Chapter 25

10.3K 702 47
                                    

Angga menerobos masuk ke dalam restoran. Tak memedulikan panggilan ataupun larangan satpam yang berjaga di luar, lantaran hanya tamu yang memiliki kartu undangan resmi saja yang diperbolekan untuk masuk ke dalam. Angga menghampiri meja Mahen yang posisinya pria muda itu membenamkan wajahnya pada lipatan tangan kirinya. Mahen tampaknya sudah sangat mabuk.

Baru ketika hendak merangkul Mahen guna dibawanya pergi dari tempat ini, sebuah tangan tiba-tiba menghentikan niatnya. Angga menatap sengit gerangan yang mengambil alih tubuh Mahen.

"Mohon maaf, anda siapa? Mengapa anda masuk sesuka hati anda? Tidak melihatkah di sini sedang ada perayaan? Pesta ini hanya diperuntukkan untuk para kenalan yang punya pesta, bocah ingusan seperti anda sebaiknya menyingkir!"

Angga mendecih sinis. Ia mentertawakan perkataan sosok pemuda berpakaian formal itu dengan suara renyah. "Jelas saya sangat tahu kalau suasana di sini sedang berpesta. Tapi saya datang tidak ingin mengacau, akan tetapi ke sini karena saya punya urusan sama dia." Angga menunjuk Mahen yang berada di rangkulan sosok pemuda berjas hitam tersebut.
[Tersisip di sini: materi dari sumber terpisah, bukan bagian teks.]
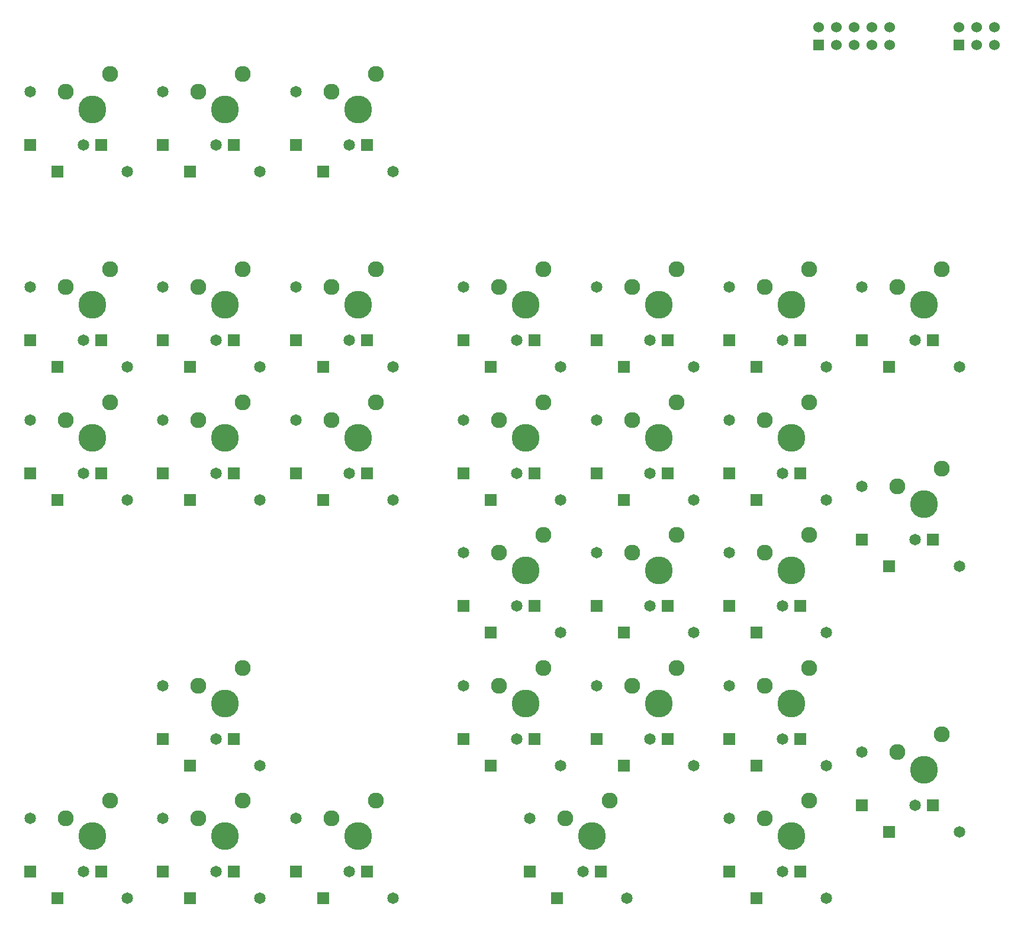
<source format=gts>
G04 (created by PCBNEW (2013-07-07 BZR 4022)-stable) date 10/28/2014 2:01:09 AM*
%MOIN*%
G04 Gerber Fmt 3.4, Leading zero omitted, Abs format*
%FSLAX34Y34*%
G01*
G70*
G90*
G04 APERTURE LIST*
%ADD10C,0.00590551*%
%ADD11C,0.09*%
%ADD12C,0.157*%
%ADD13C,0.065*%
%ADD14R,0.065X0.065*%
%ADD15R,0.06X0.06*%
%ADD16C,0.06*%
G04 APERTURE END LIST*
G54D10*
G54D11*
X22259Y-16110D03*
X19759Y-17110D03*
G54D12*
X21259Y-18110D03*
G54D13*
X17759Y-17110D03*
G54D14*
X17759Y-20110D03*
G54D13*
X20759Y-20110D03*
G54D14*
X21759Y-20110D03*
X19291Y-21610D03*
G54D13*
X23228Y-21610D03*
G54D11*
X61629Y-57055D03*
X59129Y-58055D03*
G54D12*
X60629Y-59055D03*
G54D13*
X57129Y-58055D03*
G54D14*
X57129Y-61055D03*
G54D13*
X60129Y-61055D03*
G54D14*
X61129Y-61055D03*
X58661Y-62555D03*
G54D13*
X62598Y-62555D03*
G54D11*
X50409Y-57055D03*
X47909Y-58055D03*
G54D12*
X49409Y-59055D03*
G54D13*
X45909Y-58055D03*
G54D14*
X45909Y-61055D03*
G54D13*
X48909Y-61055D03*
G54D14*
X49909Y-61055D03*
X47440Y-62555D03*
G54D13*
X51377Y-62555D03*
G54D11*
X69110Y-53314D03*
X66610Y-54314D03*
G54D12*
X68110Y-55314D03*
G54D13*
X64610Y-54314D03*
G54D14*
X64610Y-57314D03*
G54D13*
X67610Y-57314D03*
G54D14*
X68610Y-57314D03*
X66141Y-58814D03*
G54D13*
X70078Y-58814D03*
G54D11*
X61629Y-49574D03*
X59129Y-50574D03*
G54D12*
X60629Y-51574D03*
G54D13*
X57129Y-50574D03*
G54D14*
X57129Y-53574D03*
G54D13*
X60129Y-53574D03*
G54D14*
X61129Y-53574D03*
X58661Y-55074D03*
G54D13*
X62598Y-55074D03*
G54D11*
X54149Y-49574D03*
X51649Y-50574D03*
G54D12*
X53149Y-51574D03*
G54D13*
X49649Y-50574D03*
G54D14*
X49649Y-53574D03*
G54D13*
X52649Y-53574D03*
G54D14*
X53649Y-53574D03*
X51181Y-55074D03*
G54D13*
X55118Y-55074D03*
G54D11*
X46669Y-49574D03*
X44169Y-50574D03*
G54D12*
X45669Y-51574D03*
G54D13*
X42169Y-50574D03*
G54D14*
X42169Y-53574D03*
G54D13*
X45169Y-53574D03*
G54D14*
X46169Y-53574D03*
X43700Y-55074D03*
G54D13*
X47637Y-55074D03*
G54D11*
X69110Y-38354D03*
X66610Y-39354D03*
G54D12*
X68110Y-40354D03*
G54D13*
X64610Y-39354D03*
G54D14*
X64610Y-42354D03*
G54D13*
X67610Y-42354D03*
G54D14*
X68610Y-42354D03*
X66141Y-43854D03*
G54D13*
X70078Y-43854D03*
G54D11*
X69110Y-27133D03*
X66610Y-28133D03*
G54D12*
X68110Y-29133D03*
G54D13*
X64610Y-28133D03*
G54D14*
X64610Y-31133D03*
G54D13*
X67610Y-31133D03*
G54D14*
X68610Y-31133D03*
X66141Y-32633D03*
G54D13*
X70078Y-32633D03*
G54D11*
X61629Y-42094D03*
X59129Y-43094D03*
G54D12*
X60629Y-44094D03*
G54D13*
X57129Y-43094D03*
G54D14*
X57129Y-46094D03*
G54D13*
X60129Y-46094D03*
G54D14*
X61129Y-46094D03*
X58661Y-47594D03*
G54D13*
X62598Y-47594D03*
G54D11*
X54149Y-42094D03*
X51649Y-43094D03*
G54D12*
X53149Y-44094D03*
G54D13*
X49649Y-43094D03*
G54D14*
X49649Y-46094D03*
G54D13*
X52649Y-46094D03*
G54D14*
X53649Y-46094D03*
X51181Y-47594D03*
G54D13*
X55118Y-47594D03*
G54D11*
X46669Y-42094D03*
X44169Y-43094D03*
G54D12*
X45669Y-44094D03*
G54D13*
X42169Y-43094D03*
G54D14*
X42169Y-46094D03*
G54D13*
X45169Y-46094D03*
G54D14*
X46169Y-46094D03*
X43700Y-47594D03*
G54D13*
X47637Y-47594D03*
G54D11*
X61629Y-34614D03*
X59129Y-35614D03*
G54D12*
X60629Y-36614D03*
G54D13*
X57129Y-35614D03*
G54D14*
X57129Y-38614D03*
G54D13*
X60129Y-38614D03*
G54D14*
X61129Y-38614D03*
X58661Y-40114D03*
G54D13*
X62598Y-40114D03*
G54D11*
X54149Y-34614D03*
X51649Y-35614D03*
G54D12*
X53149Y-36614D03*
G54D13*
X49649Y-35614D03*
G54D14*
X49649Y-38614D03*
G54D13*
X52649Y-38614D03*
G54D14*
X53649Y-38614D03*
X51181Y-40114D03*
G54D13*
X55118Y-40114D03*
G54D11*
X46669Y-34614D03*
X44169Y-35614D03*
G54D12*
X45669Y-36614D03*
G54D13*
X42169Y-35614D03*
G54D14*
X42169Y-38614D03*
G54D13*
X45169Y-38614D03*
G54D14*
X46169Y-38614D03*
X43700Y-40114D03*
G54D13*
X47637Y-40114D03*
G54D11*
X61629Y-27133D03*
X59129Y-28133D03*
G54D12*
X60629Y-29133D03*
G54D13*
X57129Y-28133D03*
G54D14*
X57129Y-31133D03*
G54D13*
X60129Y-31133D03*
G54D14*
X61129Y-31133D03*
X58661Y-32633D03*
G54D13*
X62598Y-32633D03*
G54D11*
X29740Y-16110D03*
X27240Y-17110D03*
G54D12*
X28740Y-18110D03*
G54D13*
X25240Y-17110D03*
G54D14*
X25240Y-20110D03*
G54D13*
X28240Y-20110D03*
G54D14*
X29240Y-20110D03*
X26771Y-21610D03*
G54D13*
X30708Y-21610D03*
G54D11*
X37220Y-16110D03*
X34720Y-17110D03*
G54D12*
X36220Y-18110D03*
G54D13*
X32720Y-17110D03*
G54D14*
X32720Y-20110D03*
G54D13*
X35720Y-20110D03*
G54D14*
X36720Y-20110D03*
X34251Y-21610D03*
G54D13*
X38188Y-21610D03*
G54D11*
X22259Y-27133D03*
X19759Y-28133D03*
G54D12*
X21259Y-29133D03*
G54D13*
X17759Y-28133D03*
G54D14*
X17759Y-31133D03*
G54D13*
X20759Y-31133D03*
G54D14*
X21759Y-31133D03*
X19291Y-32633D03*
G54D13*
X23228Y-32633D03*
G54D11*
X29740Y-27133D03*
X27240Y-28133D03*
G54D12*
X28740Y-29133D03*
G54D13*
X25240Y-28133D03*
G54D14*
X25240Y-31133D03*
G54D13*
X28240Y-31133D03*
G54D14*
X29240Y-31133D03*
X26771Y-32633D03*
G54D13*
X30708Y-32633D03*
G54D11*
X37220Y-27133D03*
X34720Y-28133D03*
G54D12*
X36220Y-29133D03*
G54D13*
X32720Y-28133D03*
G54D14*
X32720Y-31133D03*
G54D13*
X35720Y-31133D03*
G54D14*
X36720Y-31133D03*
X34251Y-32633D03*
G54D13*
X38188Y-32633D03*
G54D11*
X22259Y-34614D03*
X19759Y-35614D03*
G54D12*
X21259Y-36614D03*
G54D13*
X17759Y-35614D03*
G54D14*
X17759Y-38614D03*
G54D13*
X20759Y-38614D03*
G54D14*
X21759Y-38614D03*
X19291Y-40114D03*
G54D13*
X23228Y-40114D03*
G54D11*
X29740Y-34614D03*
X27240Y-35614D03*
G54D12*
X28740Y-36614D03*
G54D13*
X25240Y-35614D03*
G54D14*
X25240Y-38614D03*
G54D13*
X28240Y-38614D03*
G54D14*
X29240Y-38614D03*
X26771Y-40114D03*
G54D13*
X30708Y-40114D03*
G54D11*
X37220Y-34614D03*
X34720Y-35614D03*
G54D12*
X36220Y-36614D03*
G54D13*
X32720Y-35614D03*
G54D14*
X32720Y-38614D03*
G54D13*
X35720Y-38614D03*
G54D14*
X36720Y-38614D03*
X34251Y-40114D03*
G54D13*
X38188Y-40114D03*
G54D11*
X29740Y-49574D03*
X27240Y-50574D03*
G54D12*
X28740Y-51574D03*
G54D13*
X25240Y-50574D03*
G54D14*
X25240Y-53574D03*
G54D13*
X28240Y-53574D03*
G54D14*
X29240Y-53574D03*
X26771Y-55074D03*
G54D13*
X30708Y-55074D03*
G54D11*
X22259Y-57055D03*
X19759Y-58055D03*
G54D12*
X21259Y-59055D03*
G54D13*
X17759Y-58055D03*
G54D14*
X17759Y-61055D03*
G54D13*
X20759Y-61055D03*
G54D14*
X21759Y-61055D03*
X19291Y-62555D03*
G54D13*
X23228Y-62555D03*
G54D11*
X29740Y-57055D03*
X27240Y-58055D03*
G54D12*
X28740Y-59055D03*
G54D13*
X25240Y-58055D03*
G54D14*
X25240Y-61055D03*
G54D13*
X28240Y-61055D03*
G54D14*
X29240Y-61055D03*
X26771Y-62555D03*
G54D13*
X30708Y-62555D03*
G54D11*
X37220Y-57055D03*
X34720Y-58055D03*
G54D12*
X36220Y-59055D03*
G54D13*
X32720Y-58055D03*
G54D14*
X32720Y-61055D03*
G54D13*
X35720Y-61055D03*
G54D14*
X36720Y-61055D03*
X34251Y-62555D03*
G54D13*
X38188Y-62555D03*
G54D11*
X46669Y-27133D03*
X44169Y-28133D03*
G54D12*
X45669Y-29133D03*
G54D13*
X42169Y-28133D03*
G54D14*
X42169Y-31133D03*
G54D13*
X45169Y-31133D03*
G54D14*
X46169Y-31133D03*
X43700Y-32633D03*
G54D13*
X47637Y-32633D03*
G54D11*
X54149Y-27133D03*
X51649Y-28133D03*
G54D12*
X53149Y-29133D03*
G54D13*
X49649Y-28133D03*
G54D14*
X49649Y-31133D03*
G54D13*
X52649Y-31133D03*
G54D14*
X53649Y-31133D03*
X51181Y-32633D03*
G54D13*
X55118Y-32633D03*
G54D15*
X62173Y-14476D03*
G54D16*
X62173Y-13476D03*
X63173Y-14476D03*
X63173Y-13476D03*
X64173Y-14476D03*
X64173Y-13476D03*
X65173Y-14476D03*
X65173Y-13476D03*
X66173Y-14476D03*
X66173Y-13476D03*
G54D15*
X70062Y-14476D03*
G54D16*
X70062Y-13476D03*
X71062Y-14476D03*
X71062Y-13476D03*
X72062Y-14476D03*
X72062Y-13476D03*
M02*

</source>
"Jangan main-main! Jika memang kamu punya urusan dengan Mahen, memangnya urusan apa yang membawa kamu datang ke mari?"

"Dih, kepo banget kayak Dora!" cibir Angga.

"Lebih baik kamu pergi. Bocah ingusan kayak kamu pasti kebanyakan minum sampai berani-beraninya datang ke sini."

"Hohoh ... Bocah ingusan? Gak sadar? Situ lebih pendek minimal jangan sok keras deh. Mentang-mentang lo lebih tua dari gue tapi sok bersikap senioritas, huh? Balikin calon suami gue, sekarang!"

Pemuda itu mentertawakan perkataan Angga dengan keras. "Mimpi kamu, Dek. Tipe Mahen bukan bocil kayak kamu begini. Kayaknya kamu emang mabuk, lebih baik pergi sana. Tidur yang nyenyak, biar cepet bangun dan gak terlalu berharap."

"Si anjir ...," umpat Angga mulai jengkel. "Lo tuh kayak anjing, ya?" ejeknya diselingi seringaian tengil.

"Nggak heran sih kualitas manusia zaman sekarang sangat rendah, ternyata memang tidak pernah diajari sopan santun sama orang tuanya. Nggak heran juga sih orang tua zaman sekarang justru membiarkan anak songong kayak kamu jadi bajingan tengik begini. Sayang sekali, masa depanmu masih panjang, tapi berperilaku kayak begini hanya akan buat kamu langsung didepak tiap ngelamar pekerjaan."

Angga tertawa culas. "Nggak heran juga sih orang dewasa kayak situ bisanya melakukan diskriminasi mentang-mentang situ senior. Nggak heran juga kalau situ sebenernya takut kalah saing ama junior, 'kan, heh?"

Sosok berjas tersebut menatap Angga dengan diselimuti amarah yang meletup-letup. Wajahnya memerah padam menahan emosi yang ingin segera dikeluarkan. Tak berniat membalas kalimat pedas Angga, pemuda itu meninggalkan Mahen bersama Angga begitu saja.

Angga mendengus malas. Ditatapnya sang tunangan seraya berkacak pinggang. Layaknya seorang istri yang memergoki suaminya pulang larut malam, Angga langsung menyeret Mahen keluar dari restoran.

"Anggara? Apa yang kamu lakukan di sini, katanya mau skripsian?" tanya Mahen sedikit meracau. Pria muda itu sudah sangat mabuk. Bahkan tidak bisa berdiri tegap dengan benar.

"Niatnya dari awal emang begitu, tapi lihat ada kerumunan hama, aku gak bakal ngebiarin mereka ganggu apalagi sampai nyentuh-nyentuh mas Mahen. Mas juga, ngapain sih minum-minum segala, hah?!"

Mahen tersenyum di tengah-tengah dirinya tidak kuat untuk sekadar membuka mata. "Kamu khawatir sama saya?"

"Nggak!"

Mahen terkekeh ringan. Dengan langkah berat sempoyongan, mendekati sang tunangan lalu memojokkannya ke dinding di belakang Angga sembari menahan bahu yang lebih muda. Sorotnya beradu pandang dengan manik cantik milik Angga yang membuatnya selalu terpesona oleh keindahan sosok Anggara.